Bereits am Sonntag beim 4:0 gegen Wolfsburg konnte Hildebrand in der zweiten Halbzeit beweisen, dass er noch immer in der Lage ist, hochkonzentriert zu reagieren und Ruhe auszustrahlen. Auf dem Platz. Vorher, in der Kabine, hatte ihm auch all die Erfahrung nicht genutzt. Als er hörte, dass er sich bereitmachen sollte, steuerte er nicht zügig das Spielfeld an, sondern einen stilleren Ort: „Ich musste erst mal zur Toilette. Ich war angespannt, ist ja normal.“

Er weiß: Wenn er dem Klub helfen kann, hilft er auch sich selbst. Sein Vertrag läuft am Saisonende aus, aber Schalkes Manager Horst Heldt hat bereits signalisiert, dass er sehr wohl die Möglichkeit zur Verlängerung sieht: „Jetzt ist Timo wieder im Geschäft“, sagt er. „Er kann sich anbieten – natürlich auch für einen neuen Vertrag.“ Zumal noch keiner weiß, wann und in welcher Verfassung die beiden Konkurrenten zurückkommen werden, wenn sie ihre Verletzungen überstanden haben.

Hildebrand wollte in Valencia "den nächsten Schritt machen"

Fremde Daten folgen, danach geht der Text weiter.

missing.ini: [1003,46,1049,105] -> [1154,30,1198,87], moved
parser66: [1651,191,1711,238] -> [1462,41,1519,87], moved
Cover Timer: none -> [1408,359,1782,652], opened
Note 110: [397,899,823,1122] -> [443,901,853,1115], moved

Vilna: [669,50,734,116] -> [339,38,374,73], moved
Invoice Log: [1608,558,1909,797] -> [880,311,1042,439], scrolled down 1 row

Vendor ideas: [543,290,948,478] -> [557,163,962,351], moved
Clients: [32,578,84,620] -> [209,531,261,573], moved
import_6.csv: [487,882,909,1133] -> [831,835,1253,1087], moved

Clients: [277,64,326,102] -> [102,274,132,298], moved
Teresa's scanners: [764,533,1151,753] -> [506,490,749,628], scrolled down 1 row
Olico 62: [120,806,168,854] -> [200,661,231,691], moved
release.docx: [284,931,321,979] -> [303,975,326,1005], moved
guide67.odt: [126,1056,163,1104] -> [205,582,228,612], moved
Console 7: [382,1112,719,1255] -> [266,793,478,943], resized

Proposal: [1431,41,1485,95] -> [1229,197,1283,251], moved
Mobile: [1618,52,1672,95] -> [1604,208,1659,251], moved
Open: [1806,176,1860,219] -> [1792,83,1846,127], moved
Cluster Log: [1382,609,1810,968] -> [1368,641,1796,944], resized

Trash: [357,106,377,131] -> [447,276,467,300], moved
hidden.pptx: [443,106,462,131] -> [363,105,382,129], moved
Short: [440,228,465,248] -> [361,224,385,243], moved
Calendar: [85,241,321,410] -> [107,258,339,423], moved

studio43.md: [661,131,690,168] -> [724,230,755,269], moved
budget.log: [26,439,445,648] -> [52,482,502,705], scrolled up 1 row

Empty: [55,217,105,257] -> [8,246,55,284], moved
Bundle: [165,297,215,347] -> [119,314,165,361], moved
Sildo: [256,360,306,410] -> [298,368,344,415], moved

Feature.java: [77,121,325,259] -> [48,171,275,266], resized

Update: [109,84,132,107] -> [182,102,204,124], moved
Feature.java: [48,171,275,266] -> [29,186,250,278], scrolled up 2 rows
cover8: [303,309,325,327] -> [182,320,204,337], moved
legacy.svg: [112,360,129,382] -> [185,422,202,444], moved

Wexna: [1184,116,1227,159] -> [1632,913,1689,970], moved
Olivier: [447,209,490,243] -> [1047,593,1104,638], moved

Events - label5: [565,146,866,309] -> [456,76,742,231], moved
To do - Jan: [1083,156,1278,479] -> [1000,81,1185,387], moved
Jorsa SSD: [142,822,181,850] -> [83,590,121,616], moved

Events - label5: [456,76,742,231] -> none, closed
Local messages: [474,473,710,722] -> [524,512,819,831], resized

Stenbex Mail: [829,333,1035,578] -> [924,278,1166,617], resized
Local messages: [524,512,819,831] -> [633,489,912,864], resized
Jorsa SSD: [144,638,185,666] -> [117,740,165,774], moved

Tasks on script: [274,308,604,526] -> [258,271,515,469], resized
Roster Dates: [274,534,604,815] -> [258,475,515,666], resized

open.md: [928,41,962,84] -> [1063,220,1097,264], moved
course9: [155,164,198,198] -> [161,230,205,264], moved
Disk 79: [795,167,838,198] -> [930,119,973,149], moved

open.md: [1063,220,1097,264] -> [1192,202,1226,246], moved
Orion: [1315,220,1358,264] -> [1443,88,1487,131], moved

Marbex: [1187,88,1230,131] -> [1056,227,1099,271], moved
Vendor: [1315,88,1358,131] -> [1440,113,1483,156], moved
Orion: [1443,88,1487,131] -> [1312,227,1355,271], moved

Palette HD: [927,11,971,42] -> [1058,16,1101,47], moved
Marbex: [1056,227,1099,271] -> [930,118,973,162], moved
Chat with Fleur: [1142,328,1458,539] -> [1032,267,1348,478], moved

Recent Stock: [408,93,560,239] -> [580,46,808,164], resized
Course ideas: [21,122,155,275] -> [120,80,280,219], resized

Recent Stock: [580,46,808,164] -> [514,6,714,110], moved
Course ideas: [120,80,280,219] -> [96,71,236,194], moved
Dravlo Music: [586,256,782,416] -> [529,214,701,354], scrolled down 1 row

Timo Hildebrand will sich mit dem Gedanken an die kommende Saison noch gar nicht belasten, seine ganze Konzentration gilt den nächsten Aufgaben: „Was im Sommer sein wird, will ich völlig ausblenden“, sagt er. „Als ich keinen Vertrag hatte, habe ich gelernt, nicht groß in die Zukunft zu schauen.“

In den Jahren nach der berauschenden Heim-Weltmeisterschaft 2006, bei der er immerhin als dritter Torwart zum deutschen Aufgebot zählte, und dem sensationellen Gewinn der Deutschen Meisterschaft mit dem VfB Stuttgart 2007 ist Timo Hildebrand aus der Spur gekommen. FC Valencia, 1899 Hoffenheim, Sporting Lissabon – nirgendwo passte er richtig hin, nirgendwo konnte er sich behaupten. „Ich bin nach Valencia gegangen, um den nächsten Schritt zu machen“, erzählt er. Er ahnte nicht, dass es ein Schritt zu viel war, ein Schritt über die Klippe hinaus.

Viele neue Hochbegabte

Er spricht von einer „schwierigen Zeit“, es wird wohl untertrieben sein. Denn als er im vergangenen Jahr allein trainieren musste, nahmen die Zweifel quälend zu: „Da macht man sich natürlich schon Gedanken, wenn alle Plätze besetzt sind und viele gute Torhüter nachkommen.“

Hildebrand galt als Verlierer des rasanten Rennens der deutschen Keeper: Nach Neuer, Adler und Wiese bewiesen plötzlich viele junge Hochbegabte wie Zieler, ter Stegen, Leno, Trapp, Baumann oder Ulreich, dass Torhüter nicht mehr gesetzlich geregelt über 30 sein müssen, um einer Mannschaft Halt geben zu können. Zeitgleich zu ihrem Aufstieg ging Hildebrand den Umweg über Schalkes zweite Mannschaft in der Regionalliga. Demütig fügte er sich ein, er war ja schon froh, überhaupt wieder mit einer Mannschaft trainieren zu können. Er hatte sich vorgenommen, bei seinem neuen Klub „jeden einzelnen Tag zu genießen“.

Und damit fängt er jetzt erst richtig an.